__Source data__:
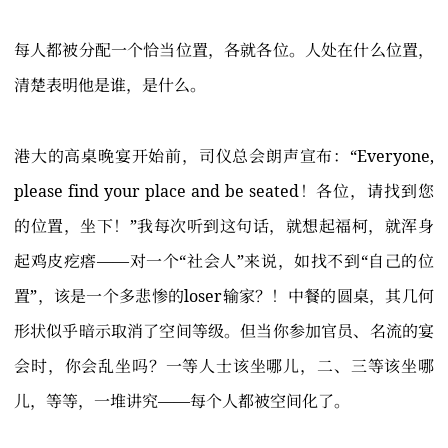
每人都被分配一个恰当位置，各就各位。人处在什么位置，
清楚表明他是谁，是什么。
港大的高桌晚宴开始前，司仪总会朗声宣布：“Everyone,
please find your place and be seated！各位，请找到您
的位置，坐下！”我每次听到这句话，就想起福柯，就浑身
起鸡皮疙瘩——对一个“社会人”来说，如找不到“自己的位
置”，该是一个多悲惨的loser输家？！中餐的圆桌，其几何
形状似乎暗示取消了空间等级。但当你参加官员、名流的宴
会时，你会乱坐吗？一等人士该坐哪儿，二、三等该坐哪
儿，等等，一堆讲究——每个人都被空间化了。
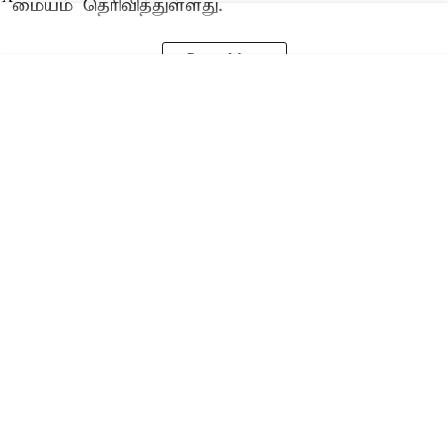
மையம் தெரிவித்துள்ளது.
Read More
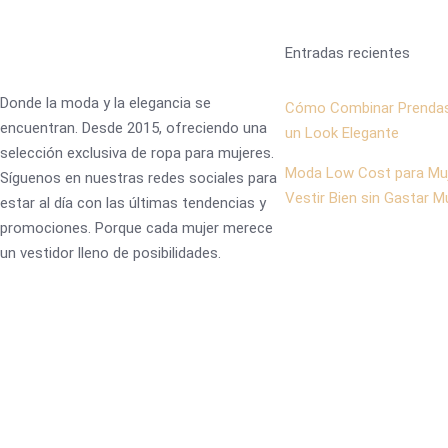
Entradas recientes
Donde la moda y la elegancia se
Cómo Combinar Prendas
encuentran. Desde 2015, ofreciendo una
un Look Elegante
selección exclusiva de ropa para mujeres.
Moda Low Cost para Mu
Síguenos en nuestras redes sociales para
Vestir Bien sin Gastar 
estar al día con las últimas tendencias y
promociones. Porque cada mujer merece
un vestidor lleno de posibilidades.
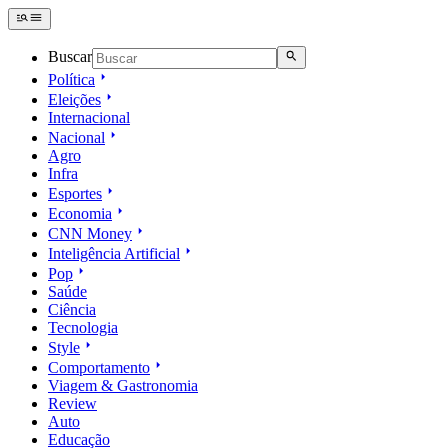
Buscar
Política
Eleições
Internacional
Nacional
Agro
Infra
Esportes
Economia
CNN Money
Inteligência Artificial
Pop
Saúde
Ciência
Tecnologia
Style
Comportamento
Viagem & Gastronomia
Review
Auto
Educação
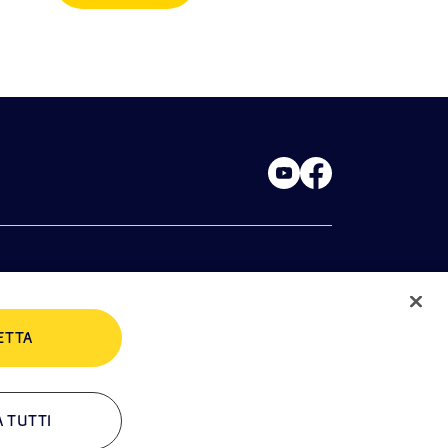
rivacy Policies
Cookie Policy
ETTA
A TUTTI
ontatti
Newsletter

__Work to complete__:
Print the text of every entry above line for line with no changes, and leave out the images.

__Result__:
每人都被分配一个恰当位置，各就各位。人处在什么位置，
清楚表明他是谁，是什么。
港大的高桌晚宴开始前，司仪总会朗声宣布：“Everyone,
please find your place and be seated！各位，请找到您
的位置，坐下！”我每次听到这句话，就想起福柯，就浑身
起鸡皮疙瘩——对一个“社会人”来说，如找不到“自己的位
置”，该是一个多悲惨的loser输家？！中餐的圆桌，其几何
形状似乎暗示取消了空间等级。但当你参加官员、名流的宴
会时，你会乱坐吗？一等人士该坐哪儿，二、三等该坐哪
儿，等等，一堆讲究——每个人都被空间化了。
மையம் தெரிவித்துள்ளது.
Read More
Entradas recientes
Donde la moda y la elegancia se
Cómo Combinar Prendas
encuentran. Desde 2015, ofreciendo una
un Look Elegante
selección exclusiva de ropa para mujeres.
Moda Low Cost para Mu
Síguenos en nuestras redes sociales para
Vestir Bien sin Gastar 
estar al día con las últimas tendencias y
promociones. Porque cada mujer merece
un vestidor lleno de posibilidades.
Buscar
Política
Eleições
Internacional
Nacional
Agro
Infra
Esportes
Economia
CNN Money
Inteligência Artificial
Pop
Saúde
Ciência
Tecnologia
Style
Comportamento
Viagem & Gastronomia
Review
Auto
Educação
rivacy Policies
Cookie Policy
ETTA
A TUTTI
ontatti
Newsletter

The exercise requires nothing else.